• **Trecho apresentado**:

+---+

Penso agora se o final, com aquela coisa do anel (o anel, do qual Bassanio prometeu para Portia nunca se desfazer, é entregue ao advogado, que é ela mesma que, depois do julgamento, quer saber o que foi dele feito...), seja algo além de um artifício teatral para revelar o travestimento de Portia (realmente, um personagem interessantíssimo) e Nerissa. Talvez seja para mostrar que a lei de Veneza e a lei dos cristãos sejam mesmo a de quebrar as promessas - ou seja, de que não há lei. Isso tornaria a peça menos pestilenta.
De qualquer forma, isso também viria ao encontro do antijuridismo dos fascistas e dos nazistas, para quem essa peça foi um instrumento de propaganda antissemita no âmbito da política de genocídio - que não seria justamente o mais repulsivo dos crimes?

+---+

• **Material fornecido**:
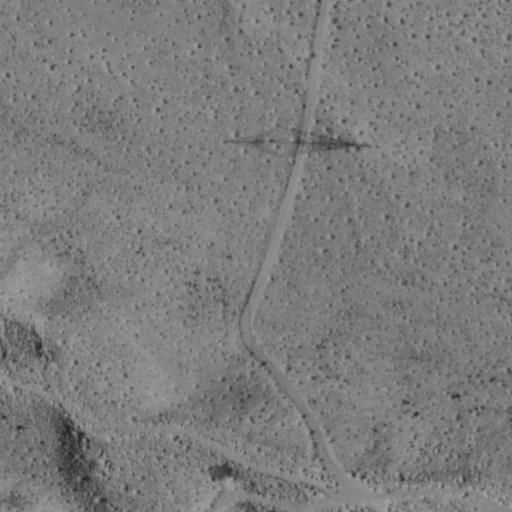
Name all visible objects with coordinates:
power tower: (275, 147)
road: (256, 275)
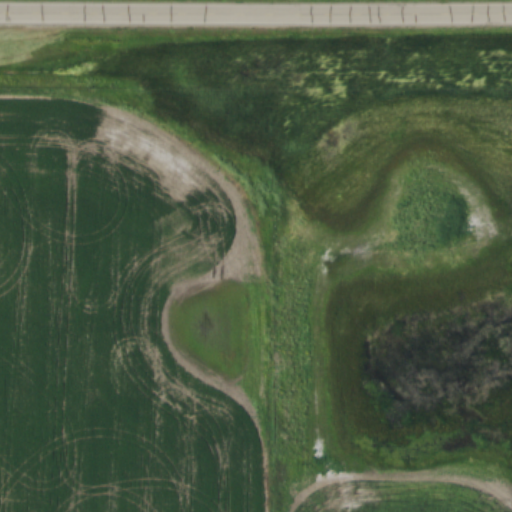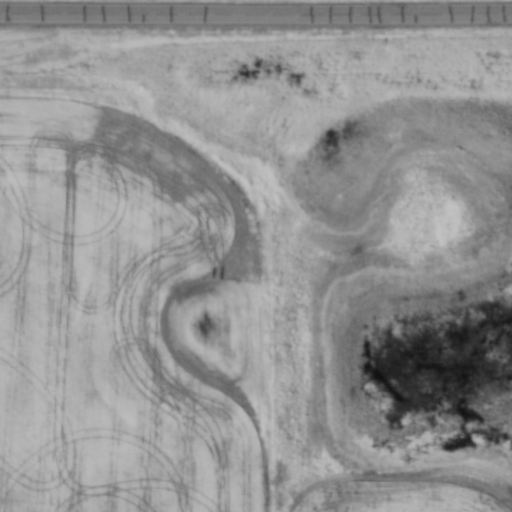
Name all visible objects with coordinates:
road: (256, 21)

+---+

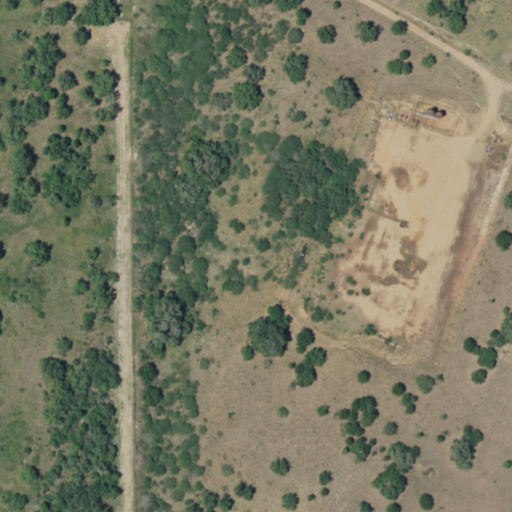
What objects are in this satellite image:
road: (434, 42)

+---+

• **Tarefas e exercícios**:
1/ Reproduza, do trecho apresentado, a parte que se inicia com as palavras que contêm "Penso agora se" e se encerra com "repulsivo dos crimes?".
2/ De acordo com o trecho apresentado, para quem a peça foi um instrumento de propaganda antissemita?

• **Respostas do exercício**:
1/
Penso agora se o final, com aquela coisa do anel (o anel, do qual Bassanio prometeu para Portia nunca se desfazer, é entregue ao advogado, que é ela mesma que, depois do julgamento, quer saber o que foi dele feito...), seja algo além de um artifício teatral para revelar o travestimento de Portia (realmente, um personagem interessantíssimo) e Nerissa. Talvez seja para mostrar que a lei de Veneza e a lei dos cristãos sejam mesmo a de quebrar as promessas - ou seja, de que não há lei. Isso tornaria a peça menos pestilenta.
De qualquer forma, isso também viria ao encontro do antijuridismo dos fascistas e dos nazistas, para quem essa peça foi um instrumento de propaganda antissemita no âmbito da política de genocídio - que não seria justamente o mais repulsivo dos crimes?

2/ Para os fascistas e os nazistas.